Le succès entraîne aussi des jalousies, de l’épuisement, des dissensions, des ruptures. François Abou Salem baisse les bras, quitte la Palestine, s’installe à Paris et forme un théâtre palestinien loin de la Palestine. Il y reviendra cependant, trois ans plus tard, en écrivant et en mettant en scène Jéricho année zéro. Le spectacle tourne dans des salles palestiniennes à Ramallah, Gaza et Nazareth. S’en suivra Motel un spectacle en partie autobiographique où François Abou Salem joue son propre rôle.
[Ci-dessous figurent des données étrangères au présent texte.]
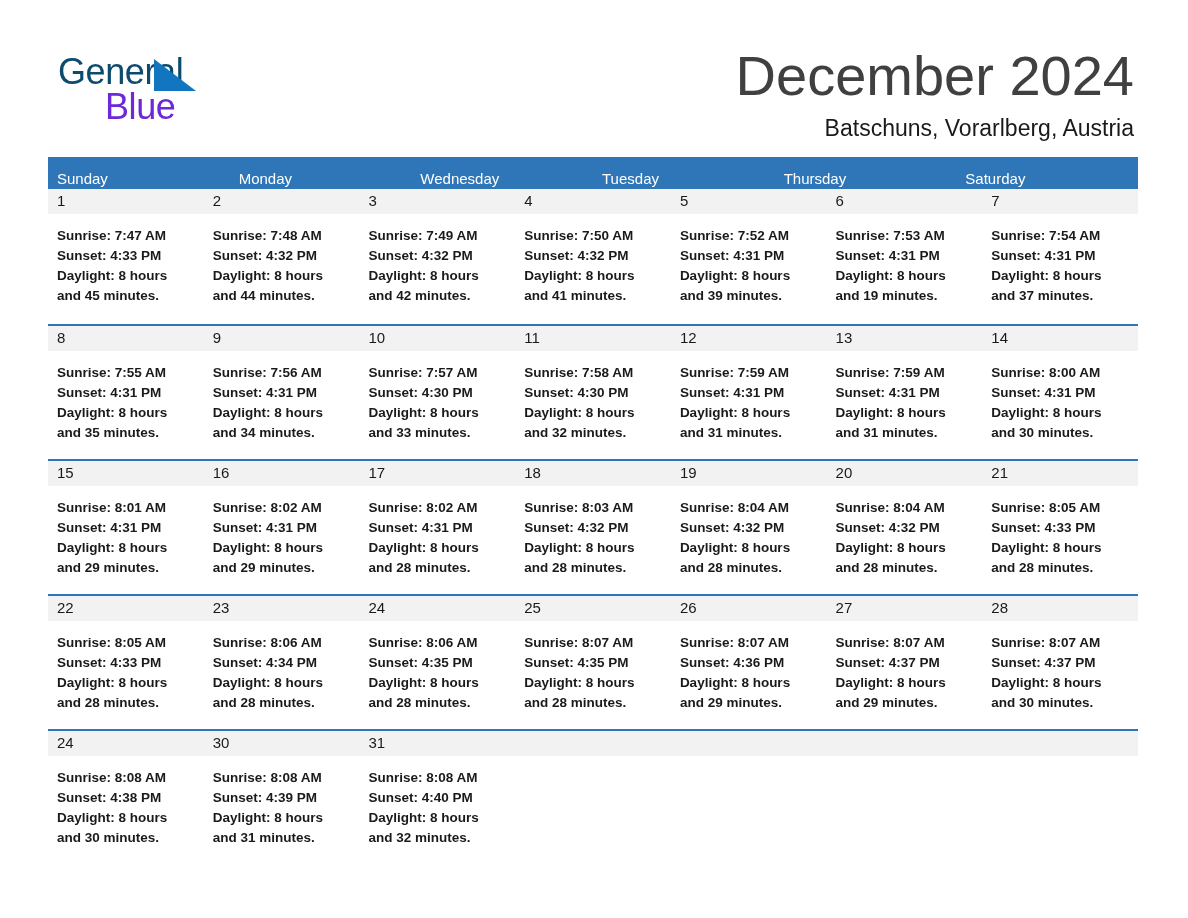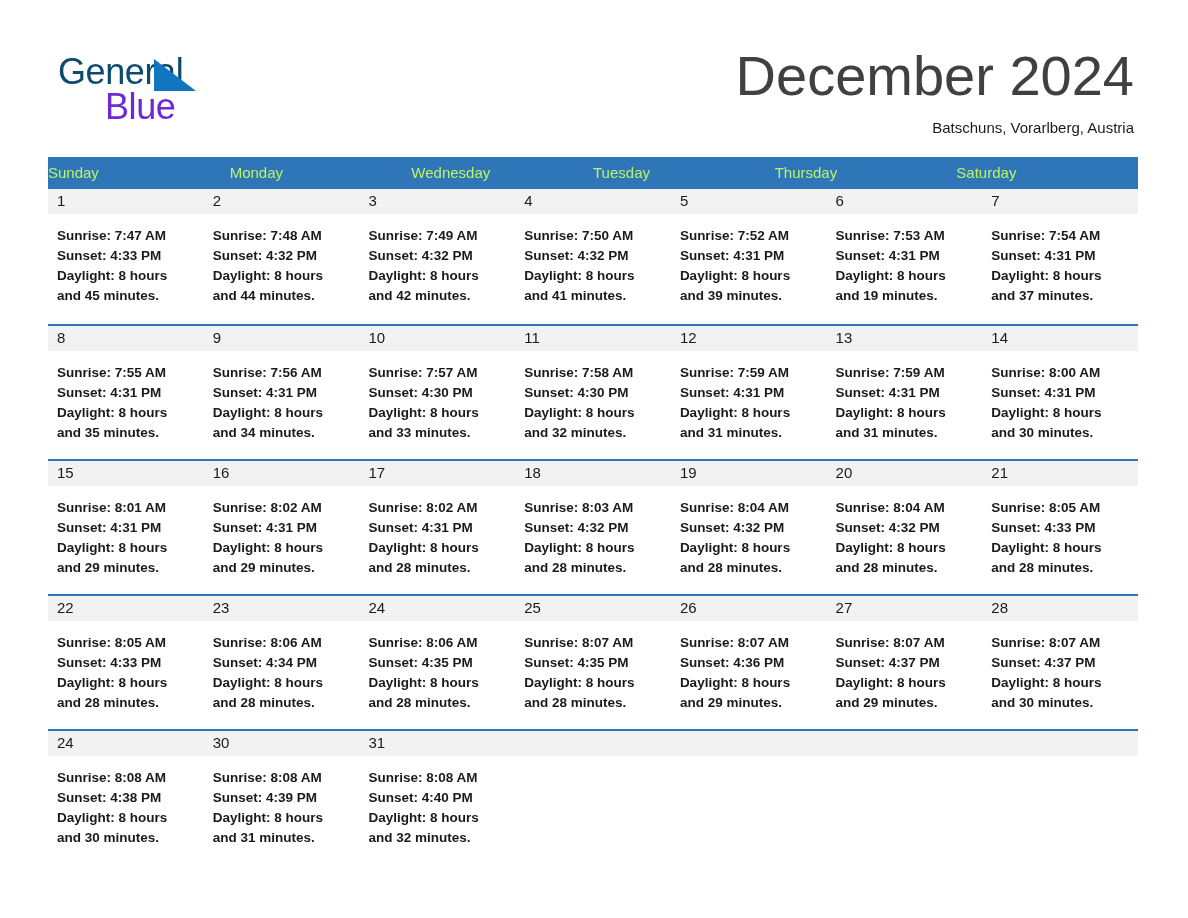"Batschuns, Vorarlberg, Austria" .subtitle { font-size: 15px -> 23px }
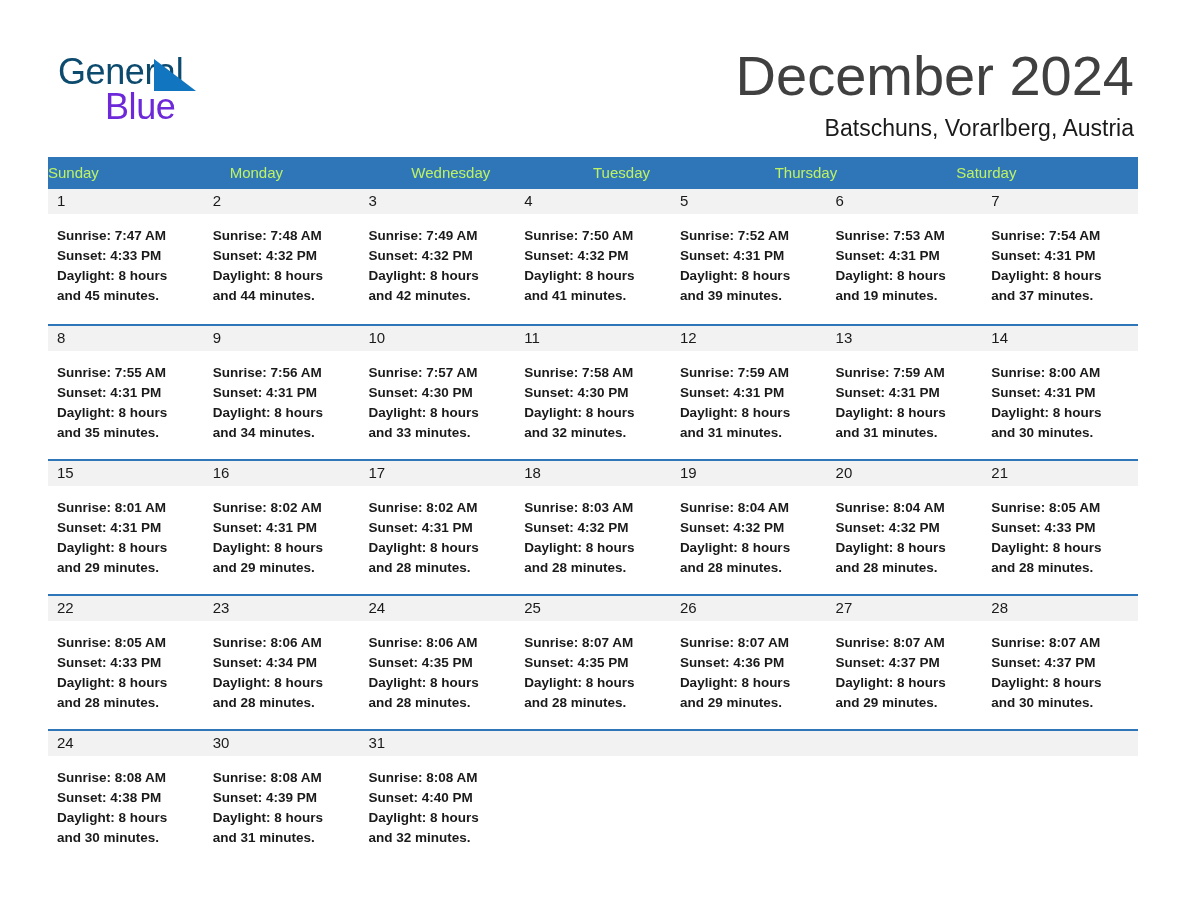"Sunday" .cal-head .hcell { color: #bef264 -> #ffffff; margin-top: none -> 6px; padding-left: none -> 9px }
Nouvelle création, Abou Ubu au marché des bouchers d’après Jarry, une pièce qui creuse les notions de pouvoir et de domination. François Abou Salem, écrira une dernière pièce Dans l’ombre d’un martyr, mettant en scène le témoignage du frère d’un martyr de la seconde intifada.
Et puis, sans laisser d’explication derrière lui, le Ier octobre 2011, François Abou Salem saute par une fenêtre haut perchée et meurt. Il sera enterré au pied des remparts de la vieille ville de Jérusalem parmi les grandes figures de la Palestine. « la communauté des gens de théâtre est traversée par un vide qu’elle n’a pas connu depuis quarante ans » écrit Majla Nakhlé-Cerruti
Une dernière partie du livre est consacrée à l’héritage laissé par cet homme hors du commun que fut François Abu Salem. Cela va d’un spectacle comme Les monologues de Gaza jusqu’aux spectacles de Bashar Murkus en qui Najla Nakhlé-Cerruti voit « l’héritier » de François Abu Salem. Pour preuve un spectacle comme Milk (lire ici) présenté au festival d’Avignon et plus récemment Yes Daddy, ce spectacle venu au dernier festival d’Avignon était également présenté à la Biennale des arts de la scène en méditerranée à Montpellier.
Après la discussion avec Olivier Neveux et la projection de films de Jocelyne Saab, la soirée s’est terminée par Dans l’ombre des martyrs, une pièce écrite par Paula Fünfech sur une idée de François Abou Samen et en collaboration avec lui, interprétée par Waseem Khair.
Le Théâtre palestinien et François Abou Salem par Najla Nakhlé-Cerruti, Actes-sud Papiers. Par la même autrice, La Palestine sur scène, une expérience théâtrale palestinienne (2006-20016) aux Presses universitaires de Rennes.
La Biennale des arts de la scène en Méditerranée à Montpellier se poursuit jusqu’au 22 novembre.